Sa di sale la morte improvvisa. Come il mare. E nel suo bel mezzo può capitare che quella distesa – fino al momento precedente un dolce abbraccio – diventi una stretta fatale. Da acqua di vita a acqua di morte senza soluzione di continuità.
Non il refrigerio di temperature proibitive ma freddo di morte. Deve averlo realizzato forse solo per qualche istante Savina Disanti, libraia di Vieste, una vita tra impegni familiari e culturali, in quei concitati minuti in cui ha fatto di tutto per sospingere la nipotina verso la riva prima di annegare.
Ci é riuscita, ma lo sforzo deve essere stato forte e non ce l’ha fatta a mettersi in salvo anche lei. Ha ceduto alle onde di quell’acqua che tutti amiamo, ma quando diventa assassina vorremmo prosciugarla in un attimo o fenderla con le nostre braccia. In evidente difficoltà si sono trovati anche altri ragazzi, ed è prontamente intervenuto il marito della donna.
Questa la cronaca, come se fosse poco il crudo resoconto. E in attesa di ima dinamica da ricostruire nel dettaglio benché non ci siano dubbi sulla vicenda, resta l’amara constatazione del giorno dopo, anzi, del minuto dopo.

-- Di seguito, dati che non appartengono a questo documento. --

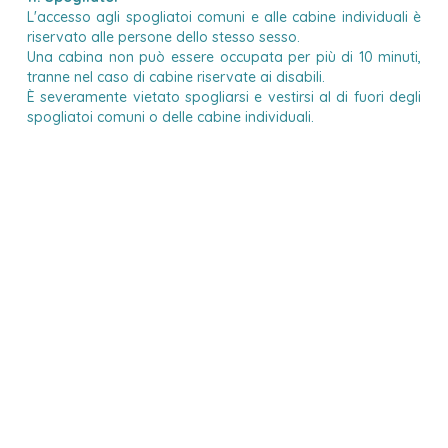
L'accesso agli spogliatoi comuni e alle cabine individuali è
riservato alle persone dello stesso sesso.
Una cabina non può essere occupata per più di 10 minuti,
tranne nel caso di cabine riservate ai disabili.
È severamente vietato spogliarsi e vestirsi al di fuori degli
spogliatoi comuni o delle cabine individuali.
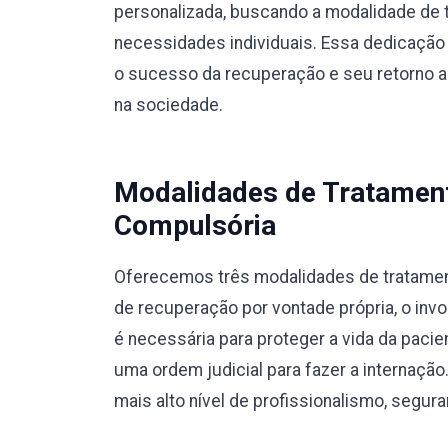
personalizada, buscando a modalidade de 
necessidades individuais. Essa dedicação 
o sucesso da recuperação e seu retorno a u
na sociedade.
Modalidades de Tratamento
Compulsória
Oferecemos três modalidades de tratamento
de recuperação por vontade própria, o invo
é necessária para proteger a vida da pacie
uma ordem judicial para fazer a internaç
mais alto nível de profissionalismo, segura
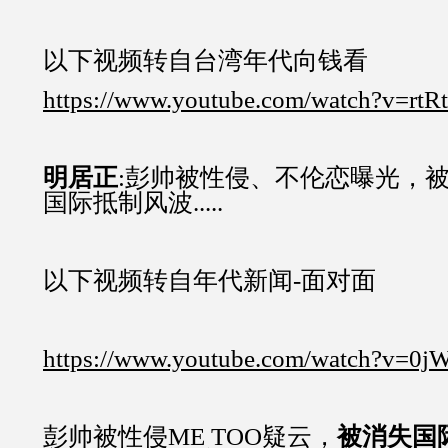
以下视频转自台湾年代向钱看
https://www.youtube.com/watch?v=rt
明居正
:彭帅被性侵、不伦恋曝光，
国际抵制风波.....
以下视频转自年代新闻-面对面
https://www.youtube.com/watch?v=0j
彭帅被性侵ME TOO疑云，
被消失国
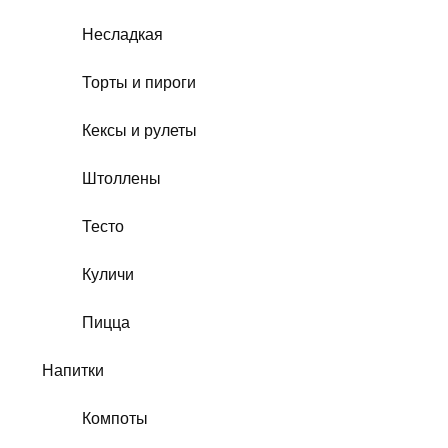
Несладкая
Торты и пироги
Кексы и рулеты
Штоллены
Тесто
Куличи
Пицца
Напитки
Компоты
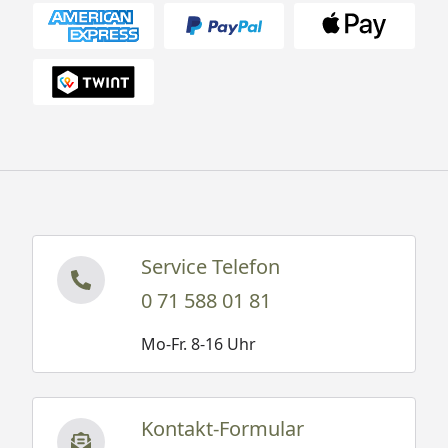
Service Telefon
0 71 588 01 81
Mo-Fr. 8-16 Uhr
Kontakt-Formular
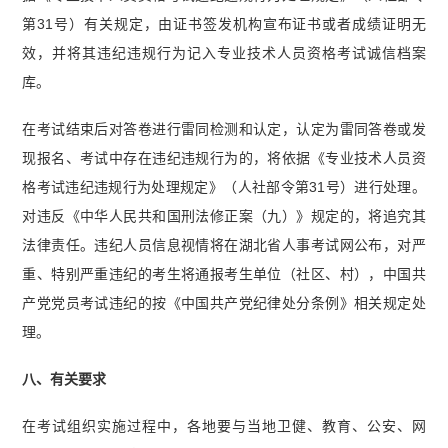
第31号）有关规定，由证书签发机构宣布证书或者成绩证明无
效，并将其违纪违规行为记入专业技术人员资格考试诚信档案
库。
在考试结束后对答卷进行雷同检测和认定，认定为雷同答卷或发
现报名、考试中存在违纪违规行为的，将依据《专业技术人员资
格考试违纪违规行为处理规定》（人社部令第31号）进行处理。
对违反《中华人民共和国刑法修正案（九）》规定的，将追究其
法律责任。违纪人员信息视情将在湖北省人事考试网公布，对严
重、特别严重违纪的考生将通报考生单位（社区、村），中国共
产党党员考试违纪的按《中国共产党纪律处分条例》相关规定处
理。
八、有关要求
在考试组织实施过程中，各地要与当地卫健、教育、公安、网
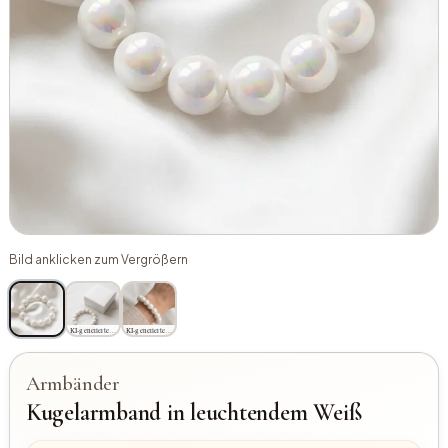
Bild anklicken zum Vergrößern
KI-generiertes Bild
KI-generiertes Bild
Armbänder
Kugelarmband in leuchtendem Weiß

È storia tragica e struggente, di quelle che neanche si vorrebbero leggere in un romanzo o in una favola; anche in quest’ultima, del resto, dove alla fine si salvano tutti, malgrado il pericolo sia sempre in agguato.
Una vita che si preserva, un’altra che se ne va; e se la legge di natura o altre superiori hanno decretato che a salvarsi fosse una vita giovane, piangiamo questa donna che con estremo sacrificio ha donato la sua vita.
Come un’eroina greca, come quell’Alcesti che sacrificò la sua vita a favore del marito Admeto lì dove nessuno si era detto disponibile, neanche i suoi genitori. Lo fece lei, salutando la luce del sole e piangendo il suo destino.
Gli dèi, la Sorte, decisero diversamente: fu Eracle stesso a riportarla dell’Ade in vita, pentito per quella punizione troppo capricciosa e a scapito di una innocente. “Molte sono le forme del divino; molte cose gli dèi compiono contro le nostre speranze; e quello che si aspettava non si verificò, a quello che non ci si aspettava diede compimento il dio”, scriveva Euripide in quella che è sì una tragedia, ma Tunica con un finale che anche nel nostro caso avremmo voluto in questa storia non mitologica ma reale, tanto reale. Cara Savina, che la terra ti sia lieve, a fronte del tuo dono così generoso.